Our thanks to Chloe for this. The start of the piece:
Managers wouldn’t negotiate her hours because of “detrimental effect on the business”; case could force all airlines to review how they allocate shifts, say legal experts.
An airline employee whose requests for flexible hours were rejected when she returned from maternity leave has won a sex discrimination case against her employers.
Emma Seville, who worked for Flybe airline as cabin crew for 13 years, worked full time on a flexible rota – meaning she could work any 22 days in a month – before going on maternity leave. But after having her son, she asked to return to work on a fixed, pre-arranged rota of 11 days a month.
Another excerpt:
Flybe said Seville’s request for flexible hours had been fully considered, but that it could cause problems. The company also added that it had a fixed rota system in place and shifts could be swapped.

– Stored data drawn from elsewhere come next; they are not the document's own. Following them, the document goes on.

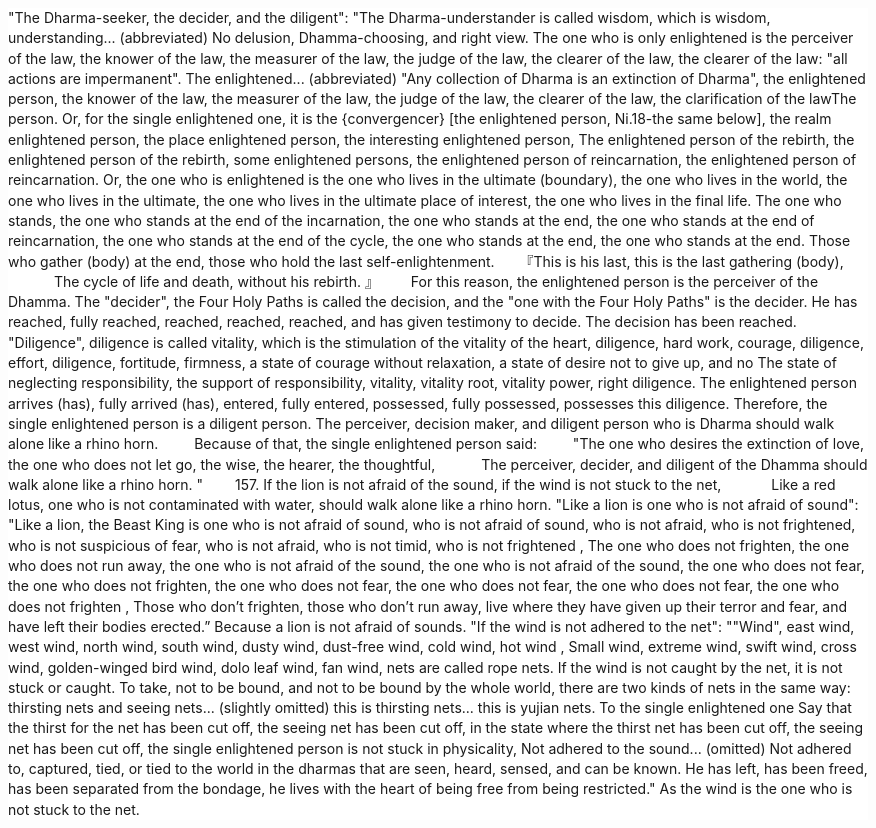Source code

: "The Dharma-seeker, the decider, and the diligent": "The Dharma-understander is called wisdom, which is wisdom, understanding... (abbreviated) No delusion, Dhamma-choosing, and right view. The one who is only enlightened is the perceiver of the law, the knower of the law, the measurer of the law, the judge of the law, the clearer of the law, the clearer of the law: "all actions are impermanent". The enlightened... (abbreviated) "Any collection of Dharma is an extinction of Dharma", the enlightened person, the knower of the law, the measurer of the law, the judge of the law, the clearer of the law, the clarification of the lawThe person. Or, for the single enlightened one, it is the {convergencer} [the enlightened person, Ni.18-the same below], the realm enlightened person, the place enlightened person, the interesting enlightened person, The enlightened person of the rebirth, the enlightened person of the rebirth, some enlightened persons, the enlightened person of reincarnation, the enlightened person of reincarnation. Or, the one who is enlightened is the one who lives in the ultimate (boundary), the one who lives in the world, the one who lives in the ultimate, the one who lives in the ultimate place of interest, the one who lives in the final life. The one who stands, the one who stands at the end of the incarnation, the one who stands at the end, the one who stands at the end of reincarnation, the one who stands at the end of the cycle, the one who stands at the end, the one who stands at the end. Those who gather (body) at the end, those who hold the last self-enlightenment.
　　『This is his last, this is the last gathering (body),
　　　 The cycle of life and death, without his rebirth. 』
　　For this reason, the enlightened person is the perceiver of the Dhamma. The "decider", the Four Holy Paths is called the decision, and the "one with the Four Holy Paths" is the decider. He has reached, fully reached, reached, reached, reached, and has given testimony to decide. The decision has been reached. "Diligence", diligence is called vitality, which is the stimulation of the vitality of the heart, diligence, hard work, courage, diligence, effort, diligence, fortitude, firmness, a state of courage without relaxation, a state of desire not to give up, and no The state of neglecting responsibility, the support of responsibility, vitality, vitality root, vitality power, right diligence. The enlightened person arrives (has), fully arrived (has), entered, fully entered, possessed, fully possessed, possesses this diligence. Therefore, the single enlightened person is a diligent person. The perceiver, decision maker, and diligent person who is Dharma should walk alone like a rhino horn.
　　 Because of that, the single enlightened person said:
　　 "The one who desires the extinction of love, the one who does not let go, the wise, the hearer, the thoughtful,
　　　The perceiver, decider, and diligent of the Dhamma should walk alone like a rhino horn. "
　　157. If the lion is not afraid of the sound, if the wind is not stuck to the net,
　　　 Like a red lotus, one who is not contaminated with water, should walk alone like a rhino horn.
"Like a lion is one who is not afraid of sound": "Like a lion, the Beast King is one who is not afraid of sound, who is not afraid of sound, who is not afraid, who is not frightened, who is not suspicious of fear, who is not afraid, who is not timid, who is not frightened , The one who does not frighten, the one who does not run away, the one who is not afraid of the sound, the one who is not afraid of the sound, the one who does not fear, the one who does not frighten, the one who does not fear, the one who does not fear, the one who does not fear, the one who does not frighten , Those who don’t frighten, those who don’t run away, live where they have given up their terror and fear, and have left their bodies erected.” Because a lion is not afraid of sounds.
"If the wind is not adhered to the net": ""Wind", east wind, west wind, north wind, south wind, dusty wind, dust-free wind, cold wind, hot wind , Small wind, extreme wind, swift wind, cross wind, golden-winged bird wind, dolo leaf wind, fan wind, nets are called rope nets. If the wind is not caught by the net, it is not stuck or caught. To take, not to be bound, and not to be bound by the whole world, there are two kinds of nets in the same way: thirsting nets and seeing nets... (slightly omitted) this is thirsting nets... this is yujian nets. To the single enlightened one Say that the thirst for the net has been cut off, the seeing net has been cut off, in the state where the thirst net has been cut off, the seeing net has been cut off, the single enlightened person is not stuck in physicality, Not adhered to the sound... (omitted) Not adhered to, captured, tied, or tied to the world in the dharmas that are seen, heard, sensed, and can be known. He has left, has been freed, has been separated from the bondage, he lives with the heart of being free from being restricted." As the wind is the one who is not stuck to the net.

Seville won her legal claim for sex discrimination, but lost the claim for flexible working hours. [My emphasis.] Tribunal judge Lynne Findlay said cabin-crew work was dominated by women mainly of child-bearing age, and added: “This placed women at a disadvantage compared with men.”
The end of the piece:
Matthew Potter, partner at Birketts law firm, said: “All employers should be alert to the need to take into account individual childcare responsibilities when seeking to impose a requirement on employees to work a particular shift pattern and carefully consider whether requests such as the one in this case can be accommodated, however inconvenient it may be for the business.”
When will the business sector start campaigning against such idiocy? The sector’s craven capitulation to such matters – and ‘women on boards’ – over many years has been shameful.